Suppose you’ve got a set S of objects, and a function d: S x S -> R, which you think of as a distance or dissimilarity function.  Could be texts, could be genomes, whatever.  An arbitrary finite metric space is a hard thing to get one’s head around, so it’s desirable to construct an embedding f: S -> R^k such that the Euclidean distance between f(x) and f(y) agrees as closely as possible with d(x,y).  (Think of k as fixed and small.)  The standard algorithm for this is called multidimensional scaling.

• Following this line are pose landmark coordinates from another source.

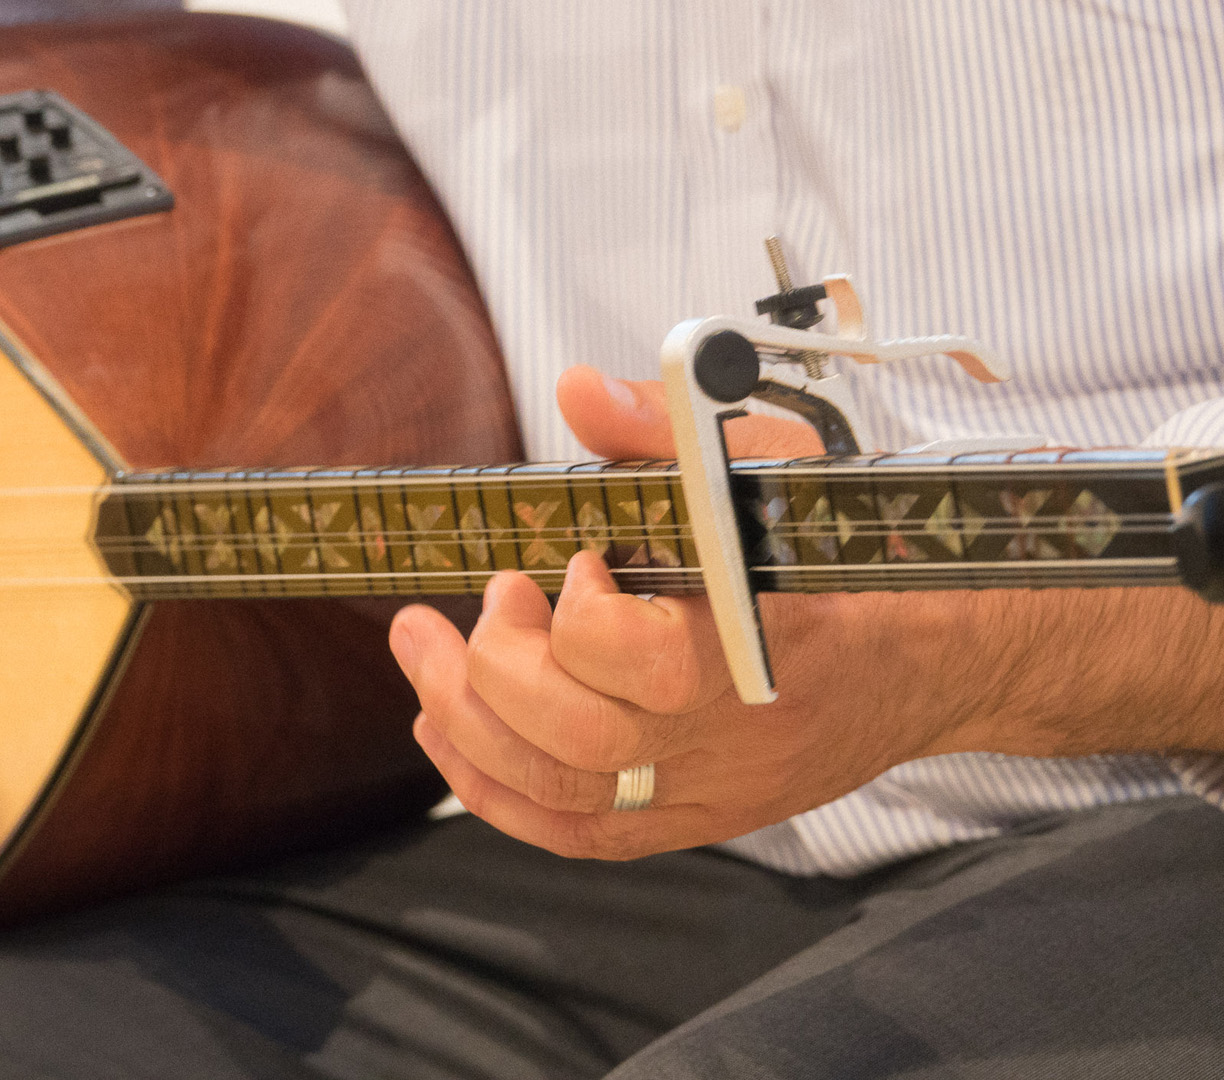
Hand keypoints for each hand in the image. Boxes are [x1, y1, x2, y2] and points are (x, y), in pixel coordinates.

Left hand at [387, 365, 1223, 859]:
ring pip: (562, 793)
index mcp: (766, 645)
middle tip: (489, 598)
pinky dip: (495, 791)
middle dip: (497, 667)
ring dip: (468, 722)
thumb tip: (577, 388)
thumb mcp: (770, 465)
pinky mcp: (691, 818)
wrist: (930, 654)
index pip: (645, 662)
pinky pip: (575, 834)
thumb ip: (667, 432)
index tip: (576, 561)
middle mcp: (735, 737)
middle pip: (582, 738)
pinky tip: (448, 732)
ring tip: (428, 653)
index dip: (580, 615)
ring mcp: (710, 790)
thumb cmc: (842, 553)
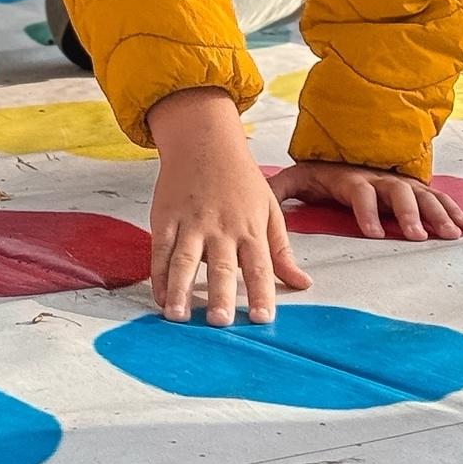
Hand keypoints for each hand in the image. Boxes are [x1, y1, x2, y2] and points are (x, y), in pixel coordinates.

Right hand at [146, 87, 311, 324]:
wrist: (204, 141)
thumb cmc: (241, 179)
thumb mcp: (269, 209)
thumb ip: (282, 251)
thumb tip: (304, 284)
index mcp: (250, 228)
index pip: (259, 266)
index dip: (261, 293)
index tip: (262, 319)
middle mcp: (221, 228)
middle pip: (221, 266)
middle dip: (220, 295)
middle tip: (218, 321)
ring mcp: (191, 223)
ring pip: (184, 260)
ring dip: (180, 289)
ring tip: (177, 316)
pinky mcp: (166, 218)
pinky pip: (161, 251)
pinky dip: (158, 275)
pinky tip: (159, 297)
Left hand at [270, 161, 462, 242]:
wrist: (340, 154)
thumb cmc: (318, 174)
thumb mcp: (296, 179)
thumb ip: (279, 190)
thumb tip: (256, 198)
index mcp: (350, 179)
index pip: (360, 193)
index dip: (366, 211)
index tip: (372, 233)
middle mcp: (378, 178)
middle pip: (397, 191)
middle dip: (408, 213)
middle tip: (417, 236)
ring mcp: (398, 182)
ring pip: (422, 194)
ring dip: (437, 213)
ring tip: (449, 234)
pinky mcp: (413, 188)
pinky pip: (436, 196)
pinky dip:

It works well.  End of story.

Except — note that once again, we’ve compressed our data set.  It takes N^2 coordinates to specify a distance function, but only kN to specify an embedding.  So you can think of MDS as a compression algorithm for metric spaces!  And why does it work?  Because the set of N-point metrics that embed in R^k is a very low-dimensional submanifold of the N^2-dimensional space of general metrics.

So the example of compressed sensing leads us to ask — if you are willing to grant that your metric is approximately embeddable in R^k, can you reconstruct it from a sparse set of distances?  The answer is yes — you can do this with “Landmark MDS,” developed by Vin de Silva and Josh Tenenbaum, and, just as one might want, one can reconstruct the metric from a number of distances that’s linear in N.  I want to call this “Compressed MDS” — is that appropriate?  Will a randomly chosen set of cN distances specify the embedding with high probability?  Seems like it to me.

Multidimensional scaling is just one example of a metric embedding problem — you have a finite set S and a fixed metric space M (or, sometimes, a class of metrics from which M is to be drawn) and you want to find an embedding f: S -> M which respects distance as well as possible.  (This survey by Indyk and Matousek is a good resource for the general problem; and here’s a Newton Institute conference on metric embeddings from two weeks ago, with all the talks online for streaming.)  Of special interest is the case where M is required to be an ultrametric; to embed S in an ultrametric space is to identify S with the leaves of a weighted tree, which is more or less to impose a heirarchical clustering on S.  The space of ultrametrics on S is again of dimension much smaller than N^2, so, the heirarchical construction can be thought of as a compressed representation of the distance function d.  And again, one asks — can we reconstruct the ultrametric from a sparse set of distances?

Yes — a forthcoming paper of Eriksson, Dasarathy, Singh, and Nowak explains how.   N log N distances is enough.  (Update, Feb 2011:  now on the arXiv.)

Can one call this “compressed clustering”?